Surgery presentations

It is well known that any orientable closed 3-manifold $M$ has a surgery presentation, i.e. can be obtained by doing surgery on $\mathbb{S}^3$ on a link $L$. We can also construct a surgery diagram where the link has all unknotted components and two components are either unlinked or an Hopf link. Also we can require that if an unknot component $U_i$ is unlinked from $U_j$ for any $j\neq i$ then $U_i$ is unlinked from $\{U_j\}_{j\neq i}$. Therefore we can construct a surgery graph for $M$, where each unknot is a vertex and we have an edge between two vertices if they are linked.

Graph manifolds

These 3-manifolds are obtained by plumbing on a labelled graph. Given a graph we construct a $\mathbb{D}^2$ bundle over $\mathbb{S}^2$ for each vertex (with Euler class given by the label) and then we plumb* two of them whenever the two vertices are connected by an edge. In this way we get a 4-manifold with boundary $X$, the resulting graph manifold is the boundary $\partial X$.

Confusion

The $\mathbb{D}^2$ bundle over $\mathbb{S}^2$ of Euler characteristic $n$ has a surgery presentation given by the unknot labelled with $n$. Plumbing corresponds to link two unknots like the Hopf link, at least if we are plumbing on a graph which is a tree. Otherwise when we plumb on an edge that creates a cycle in the graph, then we have to link the two unknots like an Hopf like as before but also add another unknot like in this picture. (Before)

(After the move)

Now we can use Kirby moves to obtain from this a surgery graph with the properties mentioned above.

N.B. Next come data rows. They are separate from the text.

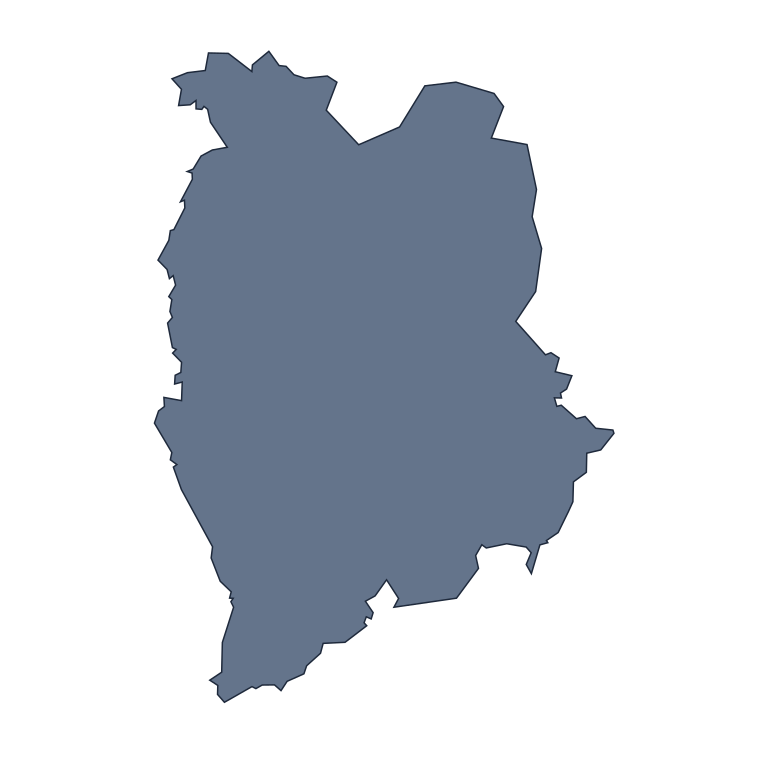 Tuxpan, Michoacán, Mexico (Albers equal-area conic projection), rotated 93°
{"feature_id": "50627088B72618963971649", "entity_name": "Tuxpan", "entity_type": "district", "adm_level": 2, "iso_a3": "MEX", "parent_name": "Mexico", "parent_adm1": "Michoacán", "projection": "albers", "projection_center": [-100.476, 19.578], "detail": "medium", "context": "isolated", "style": "filled", "palette": "slate", "viewbox_px": 768, "rotation_deg": 93, "n_neighbors": 0, "source": "geoboundaries", "source_scale": "gbopen_adm2", "svg_char_len": 1953}
<svg xmlns="http://www.w3.org/2000/svg" viewBox="0 0 768 768"><g transform="rotate(93 384 384)"><path d="M500.0,580.8L555.5,546.7L566.8,547.5L589.6,537.2L599.5,525.7L605.9,527.0L605.9,523.4L609.4,525.5L614.8,522.5L650.6,531.9L680.3,531.0L688.9,542.5L693.7,534.2L702.7,534.0L710.2,526.7L693.1,500.0L694.9,496.0L691.0,489.9L690.2,477.6L695.6,470.8L686.0,465.2L677.6,448.8L669.4,446.5L656.2,433.3L646.2,431.2L644.0,409.4L626.3,388.6L623.5,391.4L617.4,389.5L619.3,384.5L612.9,382.9L601.9,391.2L596.1,381.8L579.4,371.2L597.4,358.2L606.4,362.4L594.1,300.4L563.2,280.0L550.5,283.5L539.4,277.9L542.4,273.3L537.1,253.1L539.4,233.5L544.8,228.2L556.8,232.5L565.7,226.9L536.5,219.9L533.9,212.1L531.8,213.6L523.2,202.3L501.6,193.1L491.7,189.2L471.8,189.7L461.6,177.3L442.5,177.9L438.5,164.1L421.2,151.8L418.0,153.0L417.1,170.3L405.9,181.5L408.6,190.0L395.9,205.9L397.3,210.2L388.9,213.1L388.7,206.0L383.8,207.3L379.5,201.4L365.9,196.8L362.8,213.6L348.9,210.5L344.0,218.9L346.4,224.3L314.6,255.7L283.7,237.4L240.4,233.7L209.2,244.8L181.8,241.9L137.4,253.7L132.8,289.7L100.7,279.1L88.1,289.3L78.8,327.9L84.1,358.8L126.5,381.9L146.4,421.8L113.6,456.0L85.1,446.8L79.4,456.7L82.8,478.8L79.9,490.1L71.9,498.4L71.5,505.4L57.8,516.4L72.2,532.1L78.9,532.3L62.0,556.8L62.6,576.6L80.3,578.9L83.4,596.6L90.3,611.7L100.3,601.7L116.7,603.7L115.3,592.1L110.7,586.6L119.1,586.1L119.3,580.3L116.2,578.3L118.9,574.5L131.7,571.0L155.8,552.9L159.3,567.7L165.9,578.6L179.3,585.8L182.1,591.6L183.4,586.7L189.6,586.1L212.7,596.8L210.9,592.9L218.6,592.1L240.8,601.9L242.0,605.4L251.8,606.4L272.1,616.2L281.0,606.6L290.0,603.8L286.8,600.2L296.2,597.3L308.0,603.5L310.8,600.3L322.8,601.6L328.6,598.8L334.5,603.3L358.7,597.2L360.3,593.3L364.2,596.7L372.9,587.3L383.1,587.5L386.2,593.0L395.0,593.1L392.6,585.6L411.2,585.3L408.9,603.1L418.0,602.1L422.7,607.7L435.1,611.2L463.5,592.3L470.9,593.4L475.3,586.6L478.0,590.0L500.0,580.8Z" fill="#64748b" stroke="#1e293b" stroke-width="1.5"/></g></svg>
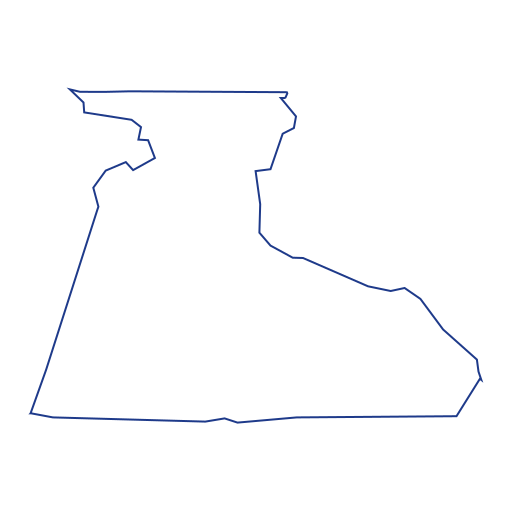 the district of Hertford, North Carolina, United States of America
{"feature_id": "52423323B21555121079401", "entity_name": "Hertford", "entity_type": "district", "adm_level": 2, "iso_a3": "USA", "parent_name": "United States of America", "parent_adm1": "North Carolina", "projection": "albers", "projection_center": [-76.982, 36.392], "detail": "fine", "context": "isolated", "style": "outline", "palette": "blue", "viewbox_px": 512, "rotation_deg": 0, "n_neighbors": 0, "source": "geoboundaries", "source_scale": "gbopen_adm2", "svg_char_len": 763}
<svg xmlns="http://www.w3.org/2000/svg" viewBox="0 0 512 512"><path d="M456.5,416.2L479.9,378.8L481.3,379.9L478.5,371.6L476.9,359.6L443.1,329.5L420.4,298.9L404.6,288.0L390.7,291.0L368.0,286.3L303.0,258.0L292.7,257.7L270.5,245.6L259.4,232.7L260.2,204.2L255.6,171.1L270.5,169.2L282.7,133.7L293.9,128.0L296.0,116.4L280.8,98.0L284.6,98.0L285.5,97.5L287.3,93.4L286.9,92.3L285.5,92.2L130.1,91.3L104.2,91.9L80.0,91.8L69.9,89.4L83.5,102.5L84.2,112.4L131.6,119.8L141.0,127.1L138.4,139.6L148.1,140.2L154.9,158.0L133.1,170.1L125.8,162.1L105.7,170.6L93.3,187.7L98.4,206.7L97.3,209.9L46.3,369.2L45.5,371.5L30.7,413.0L31.0,413.1L30.8,413.3L31.0,413.3L52.9,417.4L205.3,421.6L224.6,418.4L237.5,422.6L296.8,417.4L456.5,416.2Z" fill="none" stroke="#1e3a8a" stroke-width="2"/></svg>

It seems to me that every 3-manifold that has a tree as surgery graph must be a graph manifold. In general, if the graph is not a tree maybe we will get a graph manifold, maybe not. How can we spot from the surgery graph of $M$ if it is a graph manifold? Does these kind of graphs have some particular feature?

*plumbing means identify two trivialized open set of the form $\mathbb{D}^2\times \mathbb{D}^2$by exchanging fiber with base.